The songstress was generously candid when she spoke with ESSENCE.com about love gone wrong, being more vulnerable in her music and who the heck “Sorry” is about (curious minds always want to know).
ESSENCE.com: Your song “Sorry” is out this week and on it you’re pretty candid about a relationship gone wrong.
CIARA: I feel like I’ve evolved as a woman, and you get to feel that on the song. I literally had to stop myself from crying when I was writing it. You can kinda hear it on the song. I wanted to just go and vent and be free in my music. It’s my way of saying something that I’ve wanted to say to someone for a long time. It’s very real to my heart. I think it’s really cool to embrace the pain of something that may have hurt you and be able to express it through music.
ESSENCE.com: Is it safe to assume the song is about 50 Cent or Amar'e Stoudemire?
CIARA: It’s safe to assume that the song is about someone that I really loved. [Amar'e] was a sweetheart to me, but it’s definitely not about him.
ESSENCE.com: Is this someone famous?
CIARA: It’s someone that I really loved. They’ll know who they are when they hear the song.
ESSENCE.com: Who will be people think you’re talking about once they hear the song?
CIARA: People always create their own stories based on their interpretations of what something is. I guess for me more than anything it’s just a real song from my heart that was real to me.
ESSENCE.com: What if he had said sorry, would that have changed anything?
CIARA: In my case the person knew that they were wrong but had so much pride and ego that they didn’t want to feel like they were wrong. If a person uses the word sorry loosely then of course it loses its value. I believe you shouldn’t have to tell a man what they’re supposed to say. A real man to me shouldn’t be afraid to say sorry. It would have meant so much from that person because they never said anything like that.

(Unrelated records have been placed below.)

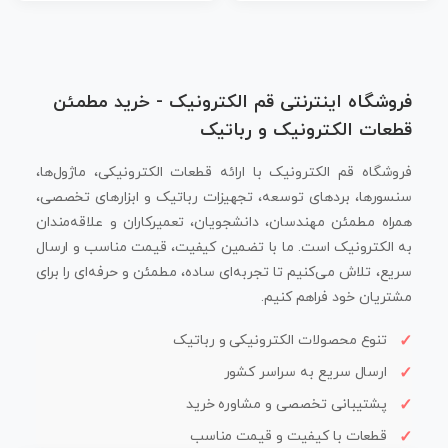
فروشگاه اینترنتی قم الکترونیک - خرید مطمئن
قطعات الکترونیک و رباتیک
فروشگاه قم الکترونیک با ارائه قطعات الکترونیکی، ماژول‌ها،
سنسورها، بردهای توسعه، تجهیزات رباتیک و ابزارهای تخصصی،
همراه مطمئن مهندسان، دانشجویان، تعمیرکاران و علاقه‌مندان
به الکترونیک است. ما با تضمین کیفیت، قیمت مناسب و ارسال
سریع، تلاش می‌کنیم تا تجربه‌ای ساده، مطمئن و حرفه‌ای را برای
مشتریان خود فراهم کنیم.
تنوع محصولات الکترونیکی و رباتیک
ارسال سریع به سراسر کشور
پشتیبانی تخصصی و مشاوره خرید
قطعات با کیفیت و قیمت مناسب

ESSENCE.com: You’ve said you were going to be a lot more vulnerable and candid on your upcoming album, One Woman Army. Why the change?
CIARA: I think it takes a lot of confidence to be comfortable in being vulnerable. When I came into the business I was guarded because I’m naturally a private person. Cut to 10 years later and I’m now looking at life from a different point of view and embracing my flaws. What better way to express that than through music? Real music to me is real; it’s what you feel. Being vulnerable is very freeing; it’s almost like writing in a journal.
ESSENCE.com: The title of the album One Woman Army is pretty tough.
CIARA: It was the best title to help me express where I am as a woman. It does represent independence but it’s not overly independent. I talk about needing a soldier; someone that’s going to stand on the frontline with me. It summarizes everything that I’ve been through and everywhere I want to go as a woman.
ESSENCE.com: You’re debuting your new video on 106 & Park on Thursday. Have you and BET made up after they banned your last video for "Ride" in 2010?
CIARA: [Laughs] We never fell out or anything. It was unfortunate that "Ride" couldn’t make it on the network, but thanks to the online community, it’s still been able to be seen.
Ciara will debut "Sorry" on 106 & Park this Thursday at 6 p.m.